» Job 1: Echo the zucchini bread recipe word for word, from "Ingredients" to "1:1 gluten-free blend)".

━━━━━━

Tender and warmly spiced zucchini bread, perfect for breakfast or as a snack.


Ingredients

  • 2 cups grated zucchini (about 1 medium-large or 12 small; loosely packed)
  • 1 cup granulated sugar
  • 1/2 cup vegetable oil (or 1/2 cup melted butter)
  • 2 large eggs (room temperature)
  • 1 teaspoon vanilla extract
  • 1 1/2 cups all-purpose flour (or 1:1 gluten-free blend)
  • 1 teaspoon baking soda
  • 1/2 teaspoon baking powder
  • 1/2 teaspoon salt
  • 1 teaspoon ground cinnamon
  • 1/2 cup chopped nuts or chocolate chips (optional; walnuts or pecans suggested)


Instructions

  1. Preheat the oven to 350°F (175°C). Grease a 9×5-inch loaf pan or line it with parchment for easy removal.
  2. Grate the zucchini on the large holes of a box grater. If it feels very watery, lightly squeeze with a clean kitchen towel or paper towel.
  3. In a large bowl, whisk together the sugar, oil, eggs, and vanilla until smooth.

━━━━━━

» Job 2: Duplicate the dataset rows word for word, from their first line to the line with "also practice based".

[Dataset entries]

━━━━━━

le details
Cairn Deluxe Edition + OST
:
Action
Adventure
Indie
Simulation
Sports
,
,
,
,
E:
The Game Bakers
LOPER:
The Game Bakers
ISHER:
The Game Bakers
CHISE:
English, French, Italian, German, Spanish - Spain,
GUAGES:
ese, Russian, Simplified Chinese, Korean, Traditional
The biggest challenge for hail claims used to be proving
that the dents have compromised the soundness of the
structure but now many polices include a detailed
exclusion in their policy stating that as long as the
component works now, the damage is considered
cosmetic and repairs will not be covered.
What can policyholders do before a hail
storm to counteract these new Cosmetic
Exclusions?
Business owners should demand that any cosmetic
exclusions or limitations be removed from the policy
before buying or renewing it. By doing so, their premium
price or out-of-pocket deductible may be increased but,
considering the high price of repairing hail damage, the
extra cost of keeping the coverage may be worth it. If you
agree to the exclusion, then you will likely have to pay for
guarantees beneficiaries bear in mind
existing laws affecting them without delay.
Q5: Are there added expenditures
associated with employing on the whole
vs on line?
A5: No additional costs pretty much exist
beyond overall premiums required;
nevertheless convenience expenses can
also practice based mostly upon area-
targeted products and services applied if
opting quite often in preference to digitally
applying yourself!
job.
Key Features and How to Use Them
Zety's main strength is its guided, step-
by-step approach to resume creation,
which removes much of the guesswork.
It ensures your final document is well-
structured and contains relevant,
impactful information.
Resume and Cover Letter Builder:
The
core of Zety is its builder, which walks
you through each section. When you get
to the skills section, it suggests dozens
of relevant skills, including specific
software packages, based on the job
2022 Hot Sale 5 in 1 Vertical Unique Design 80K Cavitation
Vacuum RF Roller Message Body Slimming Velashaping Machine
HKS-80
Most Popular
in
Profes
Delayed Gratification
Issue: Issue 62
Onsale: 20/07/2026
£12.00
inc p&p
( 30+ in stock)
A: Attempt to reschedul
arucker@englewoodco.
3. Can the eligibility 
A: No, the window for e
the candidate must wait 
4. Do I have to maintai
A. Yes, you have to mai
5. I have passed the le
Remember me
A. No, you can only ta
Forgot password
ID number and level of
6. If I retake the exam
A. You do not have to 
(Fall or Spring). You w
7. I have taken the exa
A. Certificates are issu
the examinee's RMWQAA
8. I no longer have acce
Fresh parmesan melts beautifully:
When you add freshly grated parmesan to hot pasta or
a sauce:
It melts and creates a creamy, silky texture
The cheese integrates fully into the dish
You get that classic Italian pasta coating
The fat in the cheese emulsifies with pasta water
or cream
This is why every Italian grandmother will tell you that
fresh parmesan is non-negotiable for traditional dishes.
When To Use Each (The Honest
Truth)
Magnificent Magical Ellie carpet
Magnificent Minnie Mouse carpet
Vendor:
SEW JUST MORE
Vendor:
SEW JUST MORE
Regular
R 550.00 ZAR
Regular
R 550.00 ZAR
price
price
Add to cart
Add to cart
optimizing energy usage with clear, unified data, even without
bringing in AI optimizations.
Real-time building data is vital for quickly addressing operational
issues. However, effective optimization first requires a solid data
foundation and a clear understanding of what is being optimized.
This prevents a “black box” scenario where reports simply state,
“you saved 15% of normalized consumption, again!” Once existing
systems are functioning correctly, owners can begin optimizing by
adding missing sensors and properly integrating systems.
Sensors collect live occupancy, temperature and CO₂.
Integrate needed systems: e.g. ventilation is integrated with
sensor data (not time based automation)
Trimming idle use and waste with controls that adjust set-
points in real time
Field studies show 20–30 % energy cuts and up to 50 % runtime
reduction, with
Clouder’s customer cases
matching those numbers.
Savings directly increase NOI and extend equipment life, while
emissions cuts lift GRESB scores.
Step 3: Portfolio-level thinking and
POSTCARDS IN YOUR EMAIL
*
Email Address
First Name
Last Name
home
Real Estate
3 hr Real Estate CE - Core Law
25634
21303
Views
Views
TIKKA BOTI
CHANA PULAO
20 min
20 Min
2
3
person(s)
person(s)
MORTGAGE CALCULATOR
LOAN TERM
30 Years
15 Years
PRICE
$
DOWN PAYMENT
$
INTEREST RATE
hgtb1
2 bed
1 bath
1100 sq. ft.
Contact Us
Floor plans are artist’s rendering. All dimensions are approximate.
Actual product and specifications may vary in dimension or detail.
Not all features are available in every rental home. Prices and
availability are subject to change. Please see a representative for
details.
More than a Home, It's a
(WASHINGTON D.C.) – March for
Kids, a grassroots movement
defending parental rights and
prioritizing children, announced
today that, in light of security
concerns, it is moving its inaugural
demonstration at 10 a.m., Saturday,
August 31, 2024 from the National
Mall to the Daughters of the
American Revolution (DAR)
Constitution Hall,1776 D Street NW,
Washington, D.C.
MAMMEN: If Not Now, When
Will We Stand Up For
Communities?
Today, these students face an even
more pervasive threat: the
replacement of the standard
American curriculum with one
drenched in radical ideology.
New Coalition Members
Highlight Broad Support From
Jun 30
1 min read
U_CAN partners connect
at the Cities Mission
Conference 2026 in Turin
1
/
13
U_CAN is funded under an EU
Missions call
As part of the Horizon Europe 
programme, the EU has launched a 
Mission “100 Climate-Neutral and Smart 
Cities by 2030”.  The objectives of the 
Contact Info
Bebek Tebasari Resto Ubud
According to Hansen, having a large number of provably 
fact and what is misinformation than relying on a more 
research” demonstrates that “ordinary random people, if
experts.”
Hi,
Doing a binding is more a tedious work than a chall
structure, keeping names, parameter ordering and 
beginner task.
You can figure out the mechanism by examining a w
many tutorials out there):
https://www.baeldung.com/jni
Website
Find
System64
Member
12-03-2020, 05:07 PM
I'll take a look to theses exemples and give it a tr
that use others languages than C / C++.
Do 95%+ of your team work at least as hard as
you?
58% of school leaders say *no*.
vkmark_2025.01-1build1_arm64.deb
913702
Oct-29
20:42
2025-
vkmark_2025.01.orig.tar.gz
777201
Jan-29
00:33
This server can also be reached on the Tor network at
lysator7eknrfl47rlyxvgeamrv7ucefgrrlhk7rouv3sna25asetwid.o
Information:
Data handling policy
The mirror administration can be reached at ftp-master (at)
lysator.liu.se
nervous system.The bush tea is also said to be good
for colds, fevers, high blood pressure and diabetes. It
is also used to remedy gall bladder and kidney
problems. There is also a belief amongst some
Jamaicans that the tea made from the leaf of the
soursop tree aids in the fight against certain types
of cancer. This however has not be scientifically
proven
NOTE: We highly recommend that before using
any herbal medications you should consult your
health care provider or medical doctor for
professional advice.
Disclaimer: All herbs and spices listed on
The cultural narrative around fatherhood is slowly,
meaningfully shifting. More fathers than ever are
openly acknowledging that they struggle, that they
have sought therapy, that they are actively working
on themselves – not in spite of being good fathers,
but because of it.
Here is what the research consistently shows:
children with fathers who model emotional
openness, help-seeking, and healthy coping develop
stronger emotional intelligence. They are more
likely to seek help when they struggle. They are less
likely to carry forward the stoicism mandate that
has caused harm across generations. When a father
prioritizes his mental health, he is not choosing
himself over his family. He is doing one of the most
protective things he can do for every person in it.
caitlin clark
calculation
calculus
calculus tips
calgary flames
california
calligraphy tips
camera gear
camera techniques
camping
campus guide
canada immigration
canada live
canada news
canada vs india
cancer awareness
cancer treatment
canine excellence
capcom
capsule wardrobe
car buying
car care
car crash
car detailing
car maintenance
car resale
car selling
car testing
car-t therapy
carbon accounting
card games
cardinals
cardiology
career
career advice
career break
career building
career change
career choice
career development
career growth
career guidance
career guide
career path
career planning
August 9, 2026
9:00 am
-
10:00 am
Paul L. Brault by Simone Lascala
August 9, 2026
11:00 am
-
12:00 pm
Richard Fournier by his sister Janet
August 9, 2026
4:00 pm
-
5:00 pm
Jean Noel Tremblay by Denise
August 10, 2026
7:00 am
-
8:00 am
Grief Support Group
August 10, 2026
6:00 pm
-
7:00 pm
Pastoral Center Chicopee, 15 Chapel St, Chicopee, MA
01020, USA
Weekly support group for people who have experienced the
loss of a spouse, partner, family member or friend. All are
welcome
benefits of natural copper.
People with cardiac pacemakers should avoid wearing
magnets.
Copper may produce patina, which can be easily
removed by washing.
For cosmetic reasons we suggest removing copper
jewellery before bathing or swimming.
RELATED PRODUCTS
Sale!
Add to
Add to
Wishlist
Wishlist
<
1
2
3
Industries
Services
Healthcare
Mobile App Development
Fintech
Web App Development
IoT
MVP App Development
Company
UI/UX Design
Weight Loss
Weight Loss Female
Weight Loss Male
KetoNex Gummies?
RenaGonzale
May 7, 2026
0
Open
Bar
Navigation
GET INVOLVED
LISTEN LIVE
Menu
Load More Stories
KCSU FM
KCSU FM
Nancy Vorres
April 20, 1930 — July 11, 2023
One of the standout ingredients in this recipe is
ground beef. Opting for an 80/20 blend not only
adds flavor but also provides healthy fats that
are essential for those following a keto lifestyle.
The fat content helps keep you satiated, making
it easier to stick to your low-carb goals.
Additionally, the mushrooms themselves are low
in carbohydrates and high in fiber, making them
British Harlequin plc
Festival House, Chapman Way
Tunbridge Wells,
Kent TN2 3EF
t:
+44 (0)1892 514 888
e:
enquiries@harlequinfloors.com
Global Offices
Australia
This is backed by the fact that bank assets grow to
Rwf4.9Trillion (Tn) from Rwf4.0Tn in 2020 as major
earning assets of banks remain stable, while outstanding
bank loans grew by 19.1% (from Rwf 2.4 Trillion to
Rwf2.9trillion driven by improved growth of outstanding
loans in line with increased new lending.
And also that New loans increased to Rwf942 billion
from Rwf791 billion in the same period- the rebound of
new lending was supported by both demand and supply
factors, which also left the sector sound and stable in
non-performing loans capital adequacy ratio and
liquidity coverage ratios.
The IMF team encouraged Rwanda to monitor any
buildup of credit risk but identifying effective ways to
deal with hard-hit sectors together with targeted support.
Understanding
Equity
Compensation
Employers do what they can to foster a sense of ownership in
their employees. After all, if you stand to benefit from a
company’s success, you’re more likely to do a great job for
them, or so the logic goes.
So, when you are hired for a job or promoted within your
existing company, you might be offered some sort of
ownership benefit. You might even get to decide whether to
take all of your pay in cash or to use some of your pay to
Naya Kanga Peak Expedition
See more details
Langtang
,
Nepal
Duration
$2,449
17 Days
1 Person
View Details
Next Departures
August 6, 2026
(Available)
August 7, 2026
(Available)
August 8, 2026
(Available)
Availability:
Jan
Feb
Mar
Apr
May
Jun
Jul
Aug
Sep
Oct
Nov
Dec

━━━━━━

» Answer section 1:
Ingredients

  • 2 cups grated zucchini (about 1 medium-large or 12 small; loosely packed)
  • 1 cup granulated sugar
  • 1/2 cup vegetable oil (or 1/2 cup melted butter)
  • 2 large eggs (room temperature)
  • 1 teaspoon vanilla extract
  • 1 1/2 cups all-purpose flour (or 1:1 gluten-free blend)

» Answer section 2:
le details
Cairn Deluxe Edition + OST
:
Action
Adventure
Indie
Simulation
Sports
,
,
,
,
E:
The Game Bakers
LOPER:
The Game Bakers
ISHER:
The Game Bakers
CHISE:
English, French, Italian, German, Spanish - Spain,
GUAGES:
ese, Russian, Simplified Chinese, Korean, Traditional
The biggest challenge for hail claims used to be proving
that the dents have compromised the soundness of the
structure but now many polices include a detailed
exclusion in their policy stating that as long as the
component works now, the damage is considered
cosmetic and repairs will not be covered.
What can policyholders do before a hail
storm to counteract these new Cosmetic
Exclusions?
Business owners should demand that any cosmetic
exclusions or limitations be removed from the policy
before buying or renewing it. By doing so, their premium
price or out-of-pocket deductible may be increased but,
considering the high price of repairing hail damage, the
extra cost of keeping the coverage may be worth it. If you
agree to the exclusion, then you will likely have to pay for
guarantees beneficiaries bear in mind
existing laws affecting them without delay.
Q5: Are there added expenditures
associated with employing on the whole
vs on line?
A5: No additional costs pretty much exist
beyond overall premiums required;
nevertheless convenience expenses can
also practice based mostly upon area-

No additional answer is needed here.